I was right then in not throwing Nanon into the fire, as I was ready to do, when Charles Edmond came to tell me that it was very well done, and that he wanted it for his paper. I thank you then, and I send you back your good kisses, for Francia especially, which Buloz only put in with a sour face and for lack of something better: you see that I am not spoiled, but I never get angry at all that and I don't talk about it. That is how it is, and it is very simple. As soon as literature is a merchandise, the salesman who exploits it, appreciates only the client who buys it, and if the client depreciates the object, the salesman declares to the author that his merchandise is not pleasing. The republic of letters is only a market in which one sells books. Not making concession to the publisher is our only virtue; let us keep that and let us live in peace, even with him when he is peevish, and let us recognize, too, that he is not the guilty one. He would have taste if the public had it.

Now I've emptied my bag, and don't let us talk of it again except to advise about Saint-Antoine, meanwhile telling ourselves that the editors will be brutes. Levy, however, is not, but you are angry with him. I should like to talk of all that with you; will you come? or wait until my trip to Paris? But when shall I go? I don't know.

I am a little afraid of bronchitis in the winter, and I do not leave home unless I absolutely have to for business reasons.

I don't think that they will play Mademoiselle La Quintinie. The censors have declared that it is a MASTERPIECE OF THE MOST ELEVATED AND HEALTHIEST MORALITY, but that they could not TAKE UPON THEMSELVES to authorize the performance. IT WILL HAVE TO BE TAKEN TO HIGHER AUTHORITIES, that is to say, to the minister who will send it to General Ladmirault; it is enough to make you die laughing. But I don't agree to all that, and I prefer to keep quiet till the new administration. If the NEW administration is the clerical monarchy, we shall see strange things. As for me, I don't care if they stand in my way, but how about the future of our generation?…

CCXLV. TO GEORGE SAND
Wednesday, 4th December, 1872

Dear master,

I notice a phrase in your last letter: "The publisher would have taste if the public had it…or if the public forced him to have it." But that is asking the impossible. They have LITERARY IDEAS, rest assured, and so have messieurs the managers of the theatre. Both insist that they are JUDGES IN THAT RESPECT, and their estheticism mingling with their commercialism makes a pretty result.

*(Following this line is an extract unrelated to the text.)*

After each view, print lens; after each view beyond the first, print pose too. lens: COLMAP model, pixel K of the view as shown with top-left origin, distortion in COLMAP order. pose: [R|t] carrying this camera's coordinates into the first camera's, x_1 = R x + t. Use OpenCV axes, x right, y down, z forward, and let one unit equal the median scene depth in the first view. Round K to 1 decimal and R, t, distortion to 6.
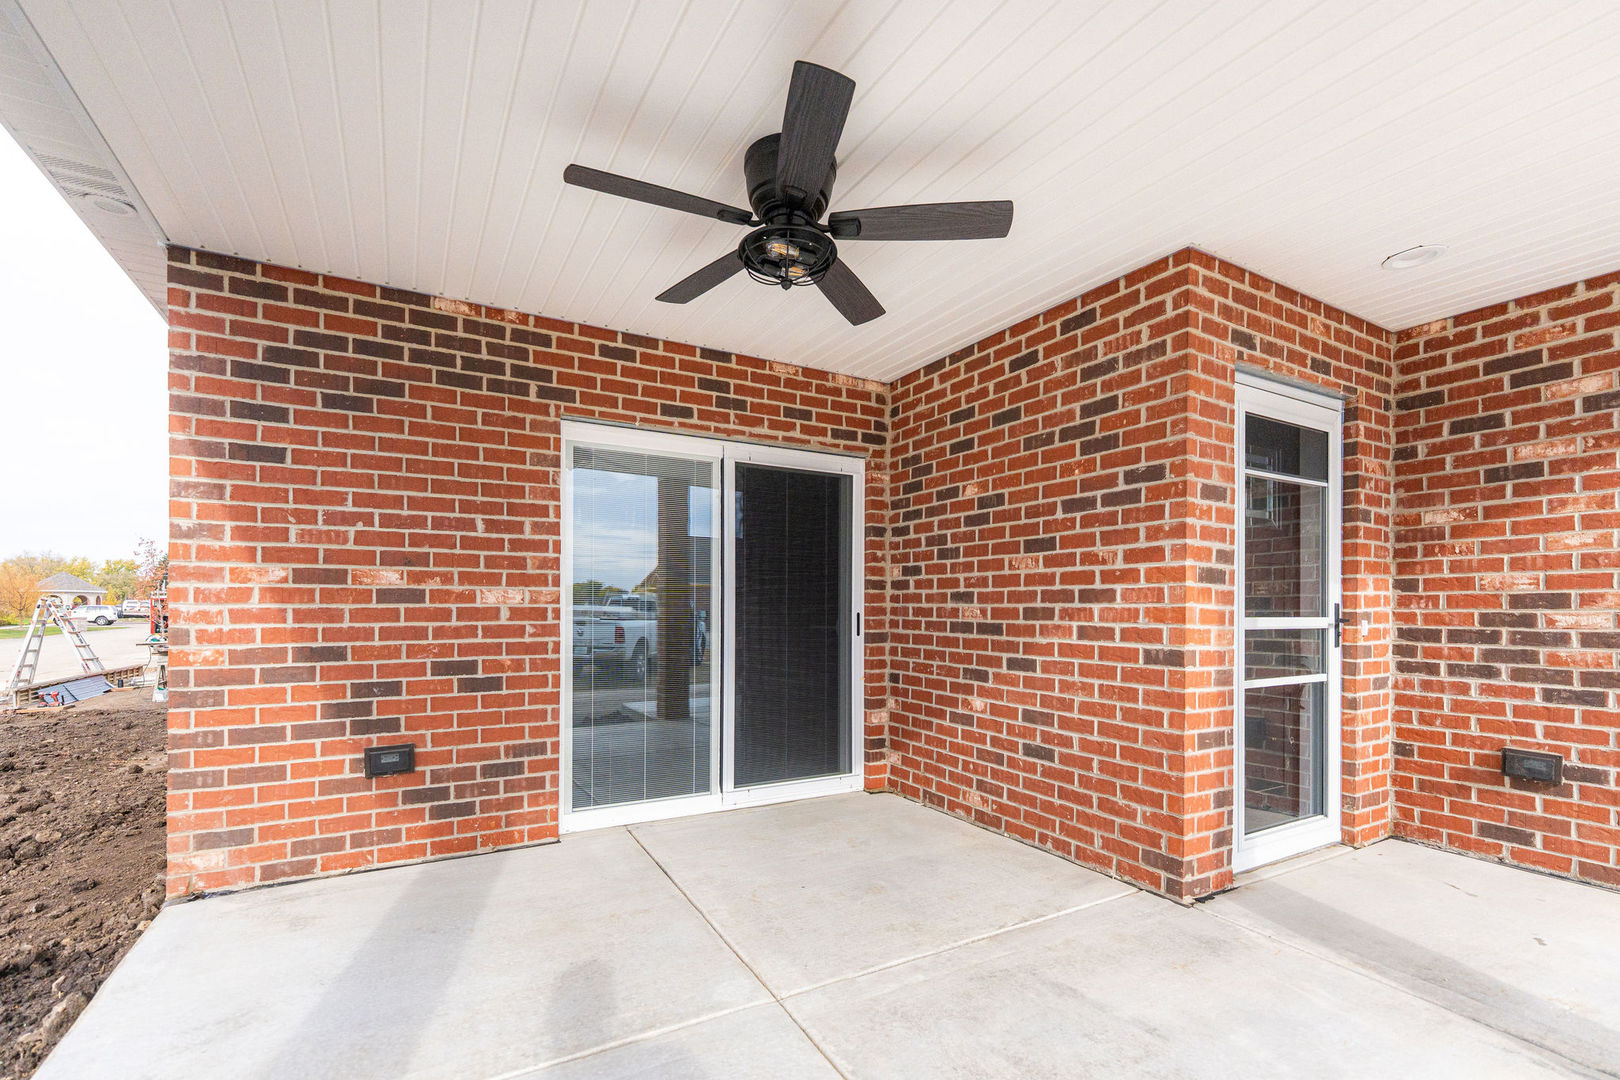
lens RADIAL K [[656.6, 0, 782.8], [0, 656.6, 616.3], [0, 0, 1]] dist [0.001320, 0.000022]
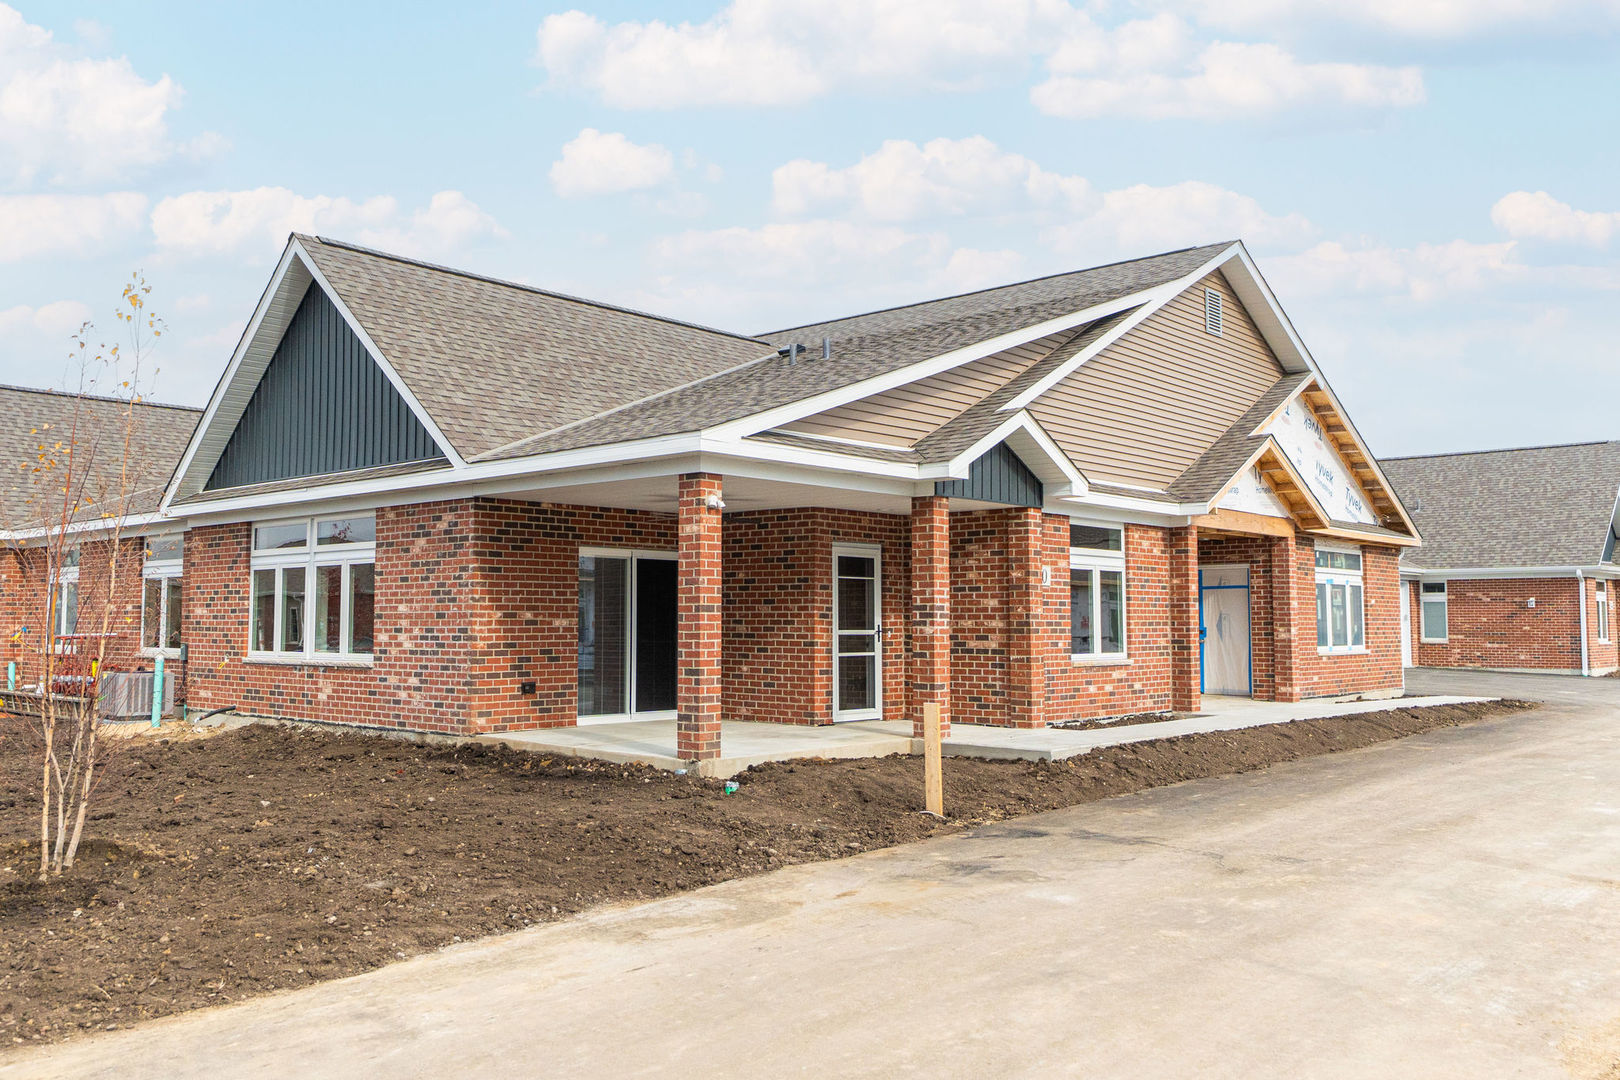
lens RADIAL K [[1346.0, 0, 808.3], [0, 1346.0, 540.2], [0, 0, 1]] dist [-0.020359, -0.000715]
pose [[0.924773, 0.022007, 0.379882, -1.461938], [0.005534, 0.997443, -0.071255, 0.024978], [-0.380479, 0.067997, 0.922287, -3.900586]]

According to the publishers, one's last book is always inferior to the preceding one. May I be hung if that is not true. Why does Levy admire Ponsard and Octave Feuillet more than father Dumas and you? Levy is academic. I have made more money for him than Cuvillier- Fleury has, haven't I? Well, draw a parallel between us two, and you will see how you will be received. You know that he did not want to sell more than 1200 copies of the Dernieres Chansons, and the 800 which were left over, are in my niece's garret, rue de Clichy! That is very narrow of me, I agree to that; but I confess that the proceeding has simply enraged me. It seems to me that my prose might have been more respected by a man for whom I have turned a penny or two.

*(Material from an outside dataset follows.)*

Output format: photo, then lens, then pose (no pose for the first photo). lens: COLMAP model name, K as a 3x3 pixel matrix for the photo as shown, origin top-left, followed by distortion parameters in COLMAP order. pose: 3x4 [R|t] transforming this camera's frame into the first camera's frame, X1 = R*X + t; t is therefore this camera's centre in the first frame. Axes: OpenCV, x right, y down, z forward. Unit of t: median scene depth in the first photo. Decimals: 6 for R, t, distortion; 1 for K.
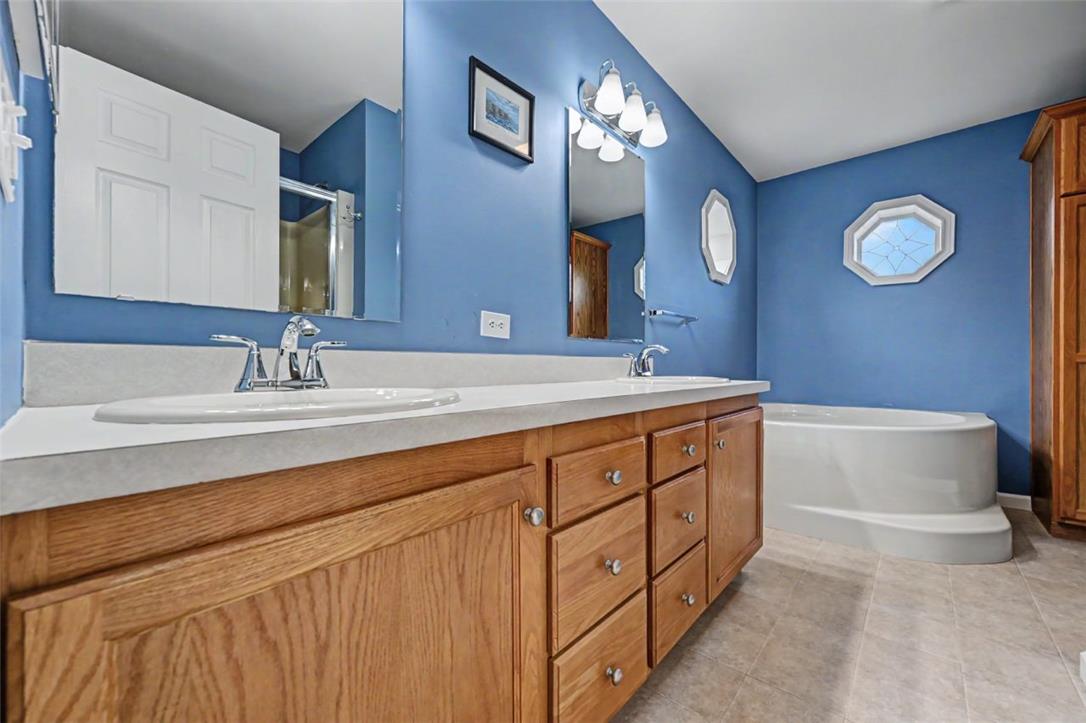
lens RADIAL K [[428.9, 0, 541.0], [0, 428.9, 367.6], [0, 0, 1]] dist [0.000955, 0.000270]
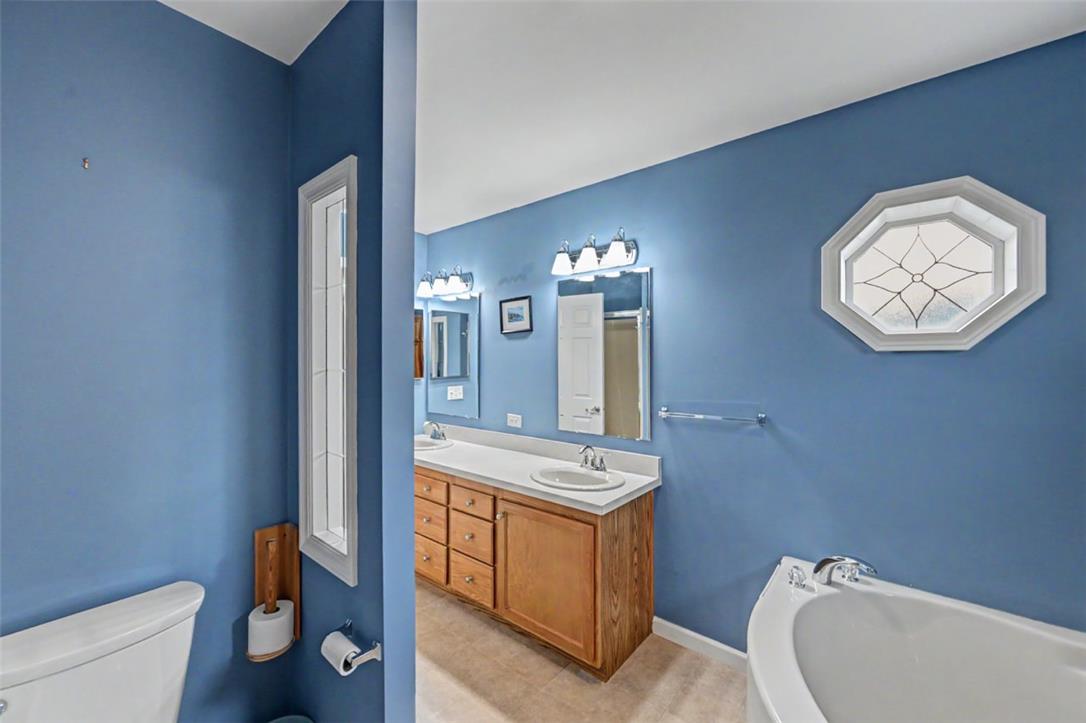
lens RADIAL K [[428.9, 0, 541.5], [0, 428.9, 363.8], [0, 0, 1]] dist [0.000955, 0.000270]
pose [[0.019948, -0.002216, -0.999799, 1.932771], [0.007280, 0.999971, -0.002071, -0.363017], [0.999775, -0.007238, 0.019963, 1.089603]]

Why publish, in these abominable times? Is it to get money? What mockery! As if money were the recompense for work, or could be! That will be when one has destroyed speculation, till then, no! And then how measure work, how estimate the effort? The commercial value of the work remains. For that one would be obliged to suppress all intermediaries between the producer and the purchaser, and even then, that question in itself permits of no solution. For I write (I speak of an author who respects himself) not for the reader of today, but for all the readers who can present themselves as long as the language lives. My merchandise, therefore, cannot be consumed, for it is not made exclusively for my contemporaries. My service remains therefore indefinite, and in consequence, unpayable.

Why publish then? Is it to be understood, applauded? But yourself, YOU, great George Sand, you confess your solitude. Is there at this time, I don't say, admiration or sympathy, but the appearance of a little attention to works of art? Who is the critic who reads the book that he has to criticise? In ten years they won't know, perhaps, how to make a pair of shoes, they are becoming so frightfully stupid! All that is to tell you that, until better times (in which I do not believe), I shall keep Saint-Antoine in the bottom of a closet.